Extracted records

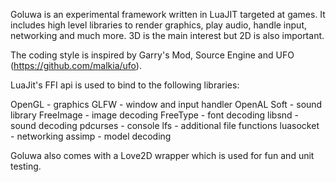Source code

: Goluwa is an experimental framework written in LuaJIT targeted at games. It includes high level libraries to render graphics, play audio, handle input, networking and much more. 3D is the main interest but 2D is also important.

The coding style is inspired by Garry's Mod, Source Engine and UFO (https://github.com/malkia/ufo).

LuaJit's FFI api is used to bind to the following libraries:


OpenGL - graphics
GLFW - window and input handler
OpenAL Soft - sound library
FreeImage - image decoding
FreeType - font decoding
libsnd - sound decoding
pdcurses - console
lfs - additional file functions
luasocket - networking
assimp - model decoding


Goluwa also comes with a Love2D wrapper which is used for fun and unit testing.
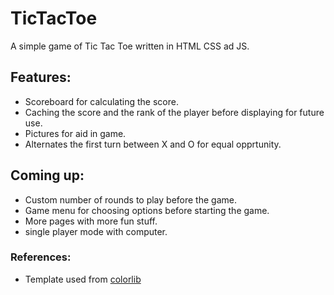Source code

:# TicTacToe
A simple game of Tic Tac Toe written in HTML CSS ad JS. 

## Features:
* Scoreboard for calculating the score.
* Caching the score and the rank of the player before displaying for future use.
* Pictures for aid in game.
* Alternates the first turn between X and O for equal opprtunity.

## Coming up:
* Custom number of rounds to play before the game.
* Game menu for choosing options before starting the game.
* More pages with more fun stuff.
* single player mode with computer.

### References:
* Template used from [colorlib](https://colorlib.com/)
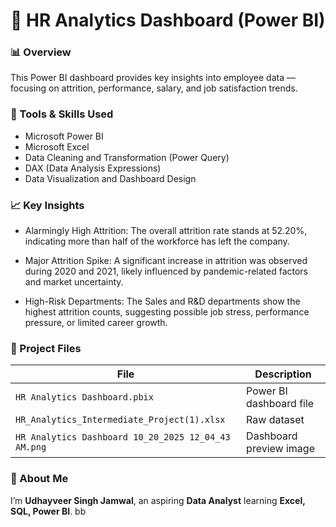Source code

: # 🧠 HR Analytics Dashboard (Power BI)

### 📊 Overview
This Power BI dashboard provides key insights into employee data — focusing on attrition, performance, salary, and job satisfaction trends.  

### 🧰 Tools & Skills Used
- Microsoft Power BI
- Microsoft Excel
- Data Cleaning and Transformation (Power Query)
- DAX (Data Analysis Expressions)
- Data Visualization and Dashboard Design

### 📈 Key Insights
- Alarmingly High Attrition: The overall attrition rate stands at 52.20%, indicating more than half of the workforce has left the company.

- Major Attrition Spike: A significant increase in attrition was observed during 2020 and 2021, likely influenced by pandemic-related factors and market uncertainty.

- High-Risk Departments: The Sales and R&D departments show the highest attrition counts, suggesting possible job stress, performance pressure, or limited career growth.

### 🧩 Project Files
| File | Description |
|------|--------------|
| `HR Analytics Dashboard.pbix` | Power BI dashboard file |
| `HR_Analytics_Intermediate_Project(1).xlsx` | Raw dataset |
| `HR Analytics Dashboard 10_20_2025 12_04_43 AM.png` | Dashboard preview image |

### 👤 About Me
I’m **Udhayveer Singh Jamwal**, an aspiring **Data Analyst** learning **Excel, SQL, Power BI**.
bb
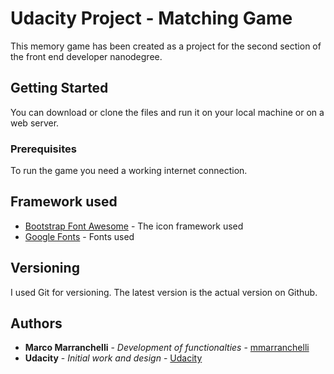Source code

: # Udacity Project - Matching Game

This memory game has been created as a project for the second section of the front end developer nanodegree.

## Getting Started

You can download or clone the files and run it on your local machine or on a web server.

### Prerequisites

To run the game you need a working internet connection.


## Framework used

* [Bootstrap Font Awesome](https://fontawesome.com/) - The icon framework used
* [Google Fonts](https://fonts.google.com/) - Fonts used


## Versioning

I used Git for versioning. The latest version is the actual version on Github.

## Authors

* **Marco Marranchelli** - *Development of functionalties* - [mmarranchelli](https://github.com/mmarranchelli)
* **Udacity** - *Initial work and design* - [Udacity](https://github.com/udacity)
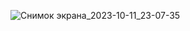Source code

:![Снимок экрана_2023-10-11_23-07-35](https://github.com/FrogzZ/text_to_morse__fastapi/assets/40285204/4a9be1c0-857a-469c-94da-e11477e2aac6)
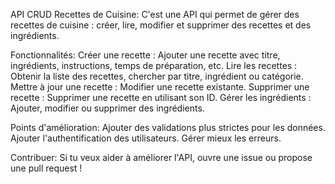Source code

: API CRUD Recettes de Cuisine: 
C'est une API qui permet de gérer des recettes de cuisine : créer, lire, modifier et supprimer des recettes et des ingrédients.

Fonctionnalités: 
Créer une recette : Ajouter une recette avec titre, ingrédients, instructions, temps de préparation, etc.
Lire les recettes : Obtenir la liste des recettes, chercher par titre, ingrédient ou catégorie.
Mettre à jour une recette : Modifier une recette existante.
Supprimer une recette : Supprimer une recette en utilisant son ID.
Gérer les ingrédients : Ajouter, modifier ou supprimer des ingrédients.

Points d'amélioration: 
Ajouter des validations plus strictes pour les données.
Ajouter l'authentification des utilisateurs.
Gérer mieux les erreurs.

Contribuer: 
Si tu veux aider à améliorer l'API, ouvre une issue ou propose une pull request !
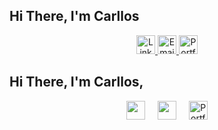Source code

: ## Hi There, I'm Carllos

<p align="center">
  <a href="https://www.linkedin.com/in/carlloswattsnogueira" target="_blank">
    <img height="30px" src="https://img.shields.io/badge/LinkedIn-gray?style=for-the-badge&logo=linkedin&logoColor=white" alt="LinkedIn" />
  </a>
  <a href="mailto:carlloswattsnogueira@gmail.com" target="_blank">
    <img height="30px" src="https://img.shields.io/badge/Email-gray?style=for-the-badge&logo=gmail&logoColor=white" alt="Email" />
  </a>
  <a href="https://cwattsnogueira.github.io/" target="_blank">
    <img height="30px" src="https://img.shields.io/badge/Portfolio-gray?style=for-the-badge&logo=github&logoColor=white" alt="Portfolio" />
  </a>
</p>


## Hi There, I'm Carllos, 
<p align="center">
<a href="https://www.linkedin.com/in/carlloswattsnogueira" target="blank"><img height="30px" align="center" src="https://img.shields.io/badge/LinkedIn-gray?style=for-the-badge&logo=linkedin&logoColor=white" /></a> &nbsp;&nbsp;&nbsp;  <a href="mailto:carlloswattsnogueira@gmail.com" target="blank"><img height="30px" align="center" src="https://img.shields.io/badge/Email-gray?style=for-the-badge&logo=gmail&logoColor=white" /></a> &nbsp;&nbsp;&nbsp;  <a href="https://cwattsnogueira.github.io/" target="blank"><img height="30px" align="center" src="https://img.shields.io/badge/Portfolio-gray?style=for-the-badge&logo=github&logoColor=white" alt="Portfolio" /></a>
</p>

<!--## Most Used Languages-->
<!--<div align="center">-->
<!--   <img src="https://github-readme-stats.vercel.app/api/top-langs/?username=cwattsnogueira&theme=city_light&hide_border=true&include_all_commits=true&count_private=true&layout=compact" alt="Top Languages"> -->
 <!-- <img src="https://github-readme-stats.vercel.app/api/top-langs/?username=cwattsnogueira&theme=city_light&hide_border=true&include_all_commits=true&count_private=true&layout=compact&hide=Jupyter%20Notebook">-->
<!--</div>-->

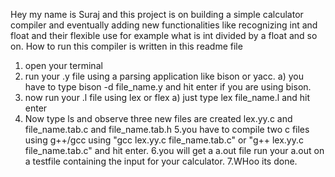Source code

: Hey my name is Suraj and this project is on building a simple calculator compiler and eventually adding new functionalities like recognizing int and float and their flexible use for example what is int divided by a float and so on.
How to run this compiler is written in this readme file
1. open your terminal
2. run your .y file using a parsing application like bison or yacc.
  a) you have to type bison -d file_name.y and hit enter if you are using bison.
3. now run your .l file using lex or flex
  a) just type lex file_name.l and hit enter
4. Now type ls and observe three new files are created lex.yy.c and file_name.tab.c and file_name.tab.h
5.you have to compile two c files using g++/gcc using "gcc lex.yy.c file_name.tab.c" or "g++ lex.yy.c file_name.tab.c" and hit enter.
6.you will get a a.out file run your a.out on a testfile containing the input for your calculator.
7.WHoo its done.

** Instruction **
Could you reproduce the listing with every "Source code" swapped for "Markdown source", changing nothing else and leaving out the pictures?

** Reply to the exercise **
Markdown source

: Goluwa is an experimental framework written in LuaJIT targeted at games. It includes high level libraries to render graphics, play audio, handle input, networking and much more. 3D is the main interest but 2D is also important.

The coding style is inspired by Garry's Mod, Source Engine and UFO (https://github.com/malkia/ufo).

LuaJit's FFI api is used to bind to the following libraries:


OpenGL - graphics
GLFW - window and input handler
OpenAL Soft - sound library
FreeImage - image decoding
FreeType - font decoding
libsnd - sound decoding
pdcurses - console
lfs - additional file functions
luasocket - networking
assimp - model decoding


Goluwa also comes with a Love2D wrapper which is used for fun and unit testing.
Markdown source

:# TicTacToe
A simple game of Tic Tac Toe written in HTML CSS ad JS. 

## Features:
* Scoreboard for calculating the score.
* Caching the score and the rank of the player before displaying for future use.
* Pictures for aid in game.
* Alternates the first turn between X and O for equal opprtunity.

## Coming up:
* Custom number of rounds to play before the game.
* Game menu for choosing options before starting the game.
* More pages with more fun stuff.
* single player mode with computer.

### References:
* Template used from [colorlib](https://colorlib.com/)
Markdown source

: # 🧠 HR Analytics Dashboard (Power BI)

### 📊 Overview
This Power BI dashboard provides key insights into employee data — focusing on attrition, performance, salary, and job satisfaction trends.  

### 🧰 Tools & Skills Used
- Microsoft Power BI
- Microsoft Excel
- Data Cleaning and Transformation (Power Query)
- DAX (Data Analysis Expressions)
- Data Visualization and Dashboard Design

### 📈 Key Insights
- Alarmingly High Attrition: The overall attrition rate stands at 52.20%, indicating more than half of the workforce has left the company.

- Major Attrition Spike: A significant increase in attrition was observed during 2020 and 2021, likely influenced by pandemic-related factors and market uncertainty.

- High-Risk Departments: The Sales and R&D departments show the highest attrition counts, suggesting possible job stress, performance pressure, or limited career growth.

### 🧩 Project Files
| File | Description |
|------|--------------|
| `HR Analytics Dashboard.pbix` | Power BI dashboard file |
| `HR_Analytics_Intermediate_Project(1).xlsx` | Raw dataset |
| `HR Analytics Dashboard 10_20_2025 12_04_43 AM.png` | Dashboard preview image |

### 👤 About Me
I’m **Udhayveer Singh Jamwal**, an aspiring **Data Analyst** learning **Excel, SQL, Power BI**.
bb
Markdown source

: # Udacity Project - Matching Game

This memory game has been created as a project for the second section of the front end developer nanodegree.

## Getting Started

You can download or clone the files and run it on your local machine or on a web server.

### Prerequisites

To run the game you need a working internet connection.


## Framework used

* [Bootstrap Font Awesome](https://fontawesome.com/) - The icon framework used
* [Google Fonts](https://fonts.google.com/) - Fonts used


## Versioning

I used Git for versioning. The latest version is the actual version on Github.

## Authors

* **Marco Marranchelli** - *Development of functionalties* - [mmarranchelli](https://github.com/mmarranchelli)
* **Udacity** - *Initial work and design* - [Udacity](https://github.com/udacity)
Markdown source

:![Снимок экрана_2023-10-11_23-07-35](https://github.com/FrogzZ/text_to_morse__fastapi/assets/40285204/4a9be1c0-857a-469c-94da-e11477e2aac6)
Markdown source

: API CRUD Recettes de Cuisine: 
C'est une API qui permet de gérer des recettes de cuisine : créer, lire, modifier et supprimer des recettes et des ingrédients.

Fonctionnalités: 
Créer une recette : Ajouter une recette avec titre, ingrédients, instructions, temps de préparation, etc.
Lire les recettes : Obtenir la liste des recettes, chercher par titre, ingrédient ou catégorie.
Mettre à jour une recette : Modifier une recette existante.
Supprimer une recette : Supprimer une recette en utilisant son ID.
Gérer les ingrédients : Ajouter, modifier ou supprimer des ingrédients.

Points d'amélioration: 
Ajouter des validations plus strictes pour les données.
Ajouter l'authentification des utilisateurs.
Gérer mieux les erreurs.

Contribuer: 
Si tu veux aider à améliorer l'API, ouvre une issue ou propose une pull request !
Markdown source

: ## Hi There, I'm Carllos

<p align="center">
  <a href="https://www.linkedin.com/in/carlloswattsnogueira" target="_blank">
    <img height="30px" src="https://img.shields.io/badge/LinkedIn-gray?style=for-the-badge&logo=linkedin&logoColor=white" alt="LinkedIn" />
  </a>
  <a href="mailto:carlloswattsnogueira@gmail.com" target="_blank">
    <img height="30px" src="https://img.shields.io/badge/Email-gray?style=for-the-badge&logo=gmail&logoColor=white" alt="Email" />
  </a>
  <a href="https://cwattsnogueira.github.io/" target="_blank">
    <img height="30px" src="https://img.shields.io/badge/Portfolio-gray?style=for-the-badge&logo=github&logoColor=white" alt="Portfolio" />
  </a>
</p>


## Hi There, I'm Carllos, 
<p align="center">
<a href="https://www.linkedin.com/in/carlloswattsnogueira" target="blank"><img height="30px" align="center" src="https://img.shields.io/badge/LinkedIn-gray?style=for-the-badge&logo=linkedin&logoColor=white" /></a> &nbsp;&nbsp;&nbsp;  <a href="mailto:carlloswattsnogueira@gmail.com" target="blank"><img height="30px" align="center" src="https://img.shields.io/badge/Email-gray?style=for-the-badge&logo=gmail&logoColor=white" /></a> &nbsp;&nbsp;&nbsp;  <a href="https://cwattsnogueira.github.io/" target="blank"><img height="30px" align="center" src="https://img.shields.io/badge/Portfolio-gray?style=for-the-badge&logo=github&logoColor=white" alt="Portfolio" /></a>
</p>

<!--## Most Used Languages-->
<!--<div align="center">-->
<!--   <img src="https://github-readme-stats.vercel.app/api/top-langs/?username=cwattsnogueira&theme=city_light&hide_border=true&include_all_commits=true&count_private=true&layout=compact" alt="Top Languages"> -->
 <!-- <img src="https://github-readme-stats.vercel.app/api/top-langs/?username=cwattsnogueira&theme=city_light&hide_border=true&include_all_commits=true&count_private=true&layout=compact&hide=Jupyter%20Notebook">-->
<!--</div>-->

Markdown source

: Hey my name is Suraj and this project is on building a simple calculator compiler and eventually adding new functionalities like recognizing int and float and their flexible use for example what is int divided by a float and so on.
How to run this compiler is written in this readme file
1. open your terminal
2. run your .y file using a parsing application like bison or yacc.
  a) you have to type bison -d file_name.y and hit enter if you are using bison.
3. now run your .l file using lex or flex
  a) just type lex file_name.l and hit enter
4. Now type ls and observe three new files are created lex.yy.c and file_name.tab.c and file_name.tab.h
5.you have to compile two c files using g++/gcc using "gcc lex.yy.c file_name.tab.c" or "g++ lex.yy.c file_name.tab.c" and hit enter.
6.you will get a a.out file run your a.out on a testfile containing the input for your calculator.
7.WHoo its done.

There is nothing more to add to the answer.